Let`s talk about attachment styles. I guess we all had our fair share of shitty experiences growing up. So a healthy securely attached partner is kinda hard to find. It seems like most of us are screwed up in one way or another.
And we kinda all have a blind spot when it comes to our own dysfunctional patterns. I personally have a tendency to repeat my relationship mistakes over and over... it`s so frustrating... but don`t you dare to point it out! I am not gonna like it;)
Analyzing my relationships` mistakes, I figured I tend to be attracted to avoidant guys. And then of course, they are not capable of giving closeness and connection, and I complain and try to change the guy. That`s the pattern.
But if I ask myself - what is the benefit of being in a relationship with an avoidant guy? The answer comes instantly - FREEDOM. Growing up in a family where enmeshment was seen as closeness, with a very controlling mom, not being allowed to ever have my own opinion on anything - freedom is of an ultimate value to me. Maybe it is also connected to the childhood in USSR, you simply had to be one of the crowd, no step to the right or left is allowed...
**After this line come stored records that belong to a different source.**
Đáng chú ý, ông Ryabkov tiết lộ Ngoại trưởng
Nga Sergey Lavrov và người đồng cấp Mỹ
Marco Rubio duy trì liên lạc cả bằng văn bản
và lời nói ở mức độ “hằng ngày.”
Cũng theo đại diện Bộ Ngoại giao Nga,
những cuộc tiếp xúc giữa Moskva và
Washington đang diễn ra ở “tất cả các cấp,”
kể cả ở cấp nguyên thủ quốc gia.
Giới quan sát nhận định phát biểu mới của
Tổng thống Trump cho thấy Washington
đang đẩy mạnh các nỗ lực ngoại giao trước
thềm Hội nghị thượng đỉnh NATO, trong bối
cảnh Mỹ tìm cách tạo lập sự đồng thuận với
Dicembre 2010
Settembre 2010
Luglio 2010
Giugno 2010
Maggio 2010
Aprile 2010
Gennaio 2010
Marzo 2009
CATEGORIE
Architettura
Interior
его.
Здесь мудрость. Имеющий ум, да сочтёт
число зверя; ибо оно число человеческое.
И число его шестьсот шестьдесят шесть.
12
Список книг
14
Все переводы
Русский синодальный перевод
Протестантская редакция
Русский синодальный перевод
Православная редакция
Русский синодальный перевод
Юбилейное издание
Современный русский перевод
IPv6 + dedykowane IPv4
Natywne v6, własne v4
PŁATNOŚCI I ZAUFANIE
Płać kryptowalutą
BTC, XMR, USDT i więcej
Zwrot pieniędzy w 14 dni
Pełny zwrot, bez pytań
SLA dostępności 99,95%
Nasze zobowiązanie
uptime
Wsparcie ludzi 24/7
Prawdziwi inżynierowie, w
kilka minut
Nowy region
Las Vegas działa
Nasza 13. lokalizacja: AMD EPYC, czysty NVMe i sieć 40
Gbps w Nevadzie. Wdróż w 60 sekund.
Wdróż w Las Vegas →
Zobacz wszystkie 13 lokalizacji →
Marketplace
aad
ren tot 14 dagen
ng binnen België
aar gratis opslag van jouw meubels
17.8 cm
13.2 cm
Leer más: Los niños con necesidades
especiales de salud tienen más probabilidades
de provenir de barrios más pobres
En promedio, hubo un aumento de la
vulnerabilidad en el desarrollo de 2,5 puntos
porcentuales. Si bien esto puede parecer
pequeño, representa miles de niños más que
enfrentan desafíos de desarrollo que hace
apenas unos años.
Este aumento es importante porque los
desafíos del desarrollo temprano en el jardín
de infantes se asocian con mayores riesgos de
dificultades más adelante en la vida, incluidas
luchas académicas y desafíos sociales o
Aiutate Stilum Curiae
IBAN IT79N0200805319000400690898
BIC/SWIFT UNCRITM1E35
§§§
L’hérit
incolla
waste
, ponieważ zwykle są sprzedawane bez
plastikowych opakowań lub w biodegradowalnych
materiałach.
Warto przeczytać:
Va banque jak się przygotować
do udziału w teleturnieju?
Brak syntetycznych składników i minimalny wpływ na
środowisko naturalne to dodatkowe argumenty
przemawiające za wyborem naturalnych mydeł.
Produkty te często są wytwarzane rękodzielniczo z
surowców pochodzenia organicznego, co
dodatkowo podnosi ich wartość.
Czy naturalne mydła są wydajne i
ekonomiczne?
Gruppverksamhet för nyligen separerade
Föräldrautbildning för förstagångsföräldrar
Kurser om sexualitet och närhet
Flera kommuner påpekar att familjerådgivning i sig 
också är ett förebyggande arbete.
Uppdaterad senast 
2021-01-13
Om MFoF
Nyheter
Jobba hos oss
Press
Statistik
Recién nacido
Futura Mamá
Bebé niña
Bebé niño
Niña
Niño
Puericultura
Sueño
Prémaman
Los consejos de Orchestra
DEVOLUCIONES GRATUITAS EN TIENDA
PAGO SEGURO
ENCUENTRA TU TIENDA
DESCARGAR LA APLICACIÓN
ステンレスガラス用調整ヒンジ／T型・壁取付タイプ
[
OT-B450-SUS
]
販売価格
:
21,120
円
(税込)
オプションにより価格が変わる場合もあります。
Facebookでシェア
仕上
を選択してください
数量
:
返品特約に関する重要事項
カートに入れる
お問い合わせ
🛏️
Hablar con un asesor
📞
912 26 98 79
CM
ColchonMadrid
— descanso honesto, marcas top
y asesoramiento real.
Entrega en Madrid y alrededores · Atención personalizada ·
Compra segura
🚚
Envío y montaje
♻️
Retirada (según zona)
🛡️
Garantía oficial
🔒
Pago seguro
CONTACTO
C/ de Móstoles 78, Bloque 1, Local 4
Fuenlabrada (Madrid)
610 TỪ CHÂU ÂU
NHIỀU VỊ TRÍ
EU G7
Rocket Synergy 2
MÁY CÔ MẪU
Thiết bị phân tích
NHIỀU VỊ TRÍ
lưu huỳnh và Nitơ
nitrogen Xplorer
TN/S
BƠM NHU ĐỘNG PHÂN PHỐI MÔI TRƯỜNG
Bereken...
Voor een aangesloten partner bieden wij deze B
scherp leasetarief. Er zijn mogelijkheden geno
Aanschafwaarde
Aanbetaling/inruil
So an avoidant guy gives me all the freedom in the world I want. I can go to India to study homeopathy, even if he thinks it`s a stupid idea, he is not going to stop me. He might say he doesn't encourage it, but he is not controlling. I may go to South Korea to a spiritual workshop. I am free to do whatever crazy things I want. That`s a benefit of an avoidant man.
However, when I come back from my travels and want to share about my experiences, here it goes downhill. Avoindant cannot be emotionally present to hear what you have to share, not capable of giving meaningful feedback or empathy. He looks like a human being, so you naturally try to find a connection, but he is nowhere to be found. Nobody`s home. Don't feel like picking up my phone, so leave a message at the tone.
Avoidant guy is usually socially successful, smart, and has a good job. So I try to appeal to him, thinking he should be able to understand. Wrong! There are different types of intelligence, and emotional intelligence is not an avoidant`s forte. Self-awareness and relationship awareness is very poor.
Oh well, I cannot change anyone but myself. So let it be my focus. And let the past be the past.
Suppose you scrub your ethical skin until it shines,
but inside there is no music, then what?
Mohammed`s son pores over words,
and points out this and that, but if his chest is not soaked dark with love,
then what?
The Yogi comes along in his famous orange,
but if inside he is colorless, then what?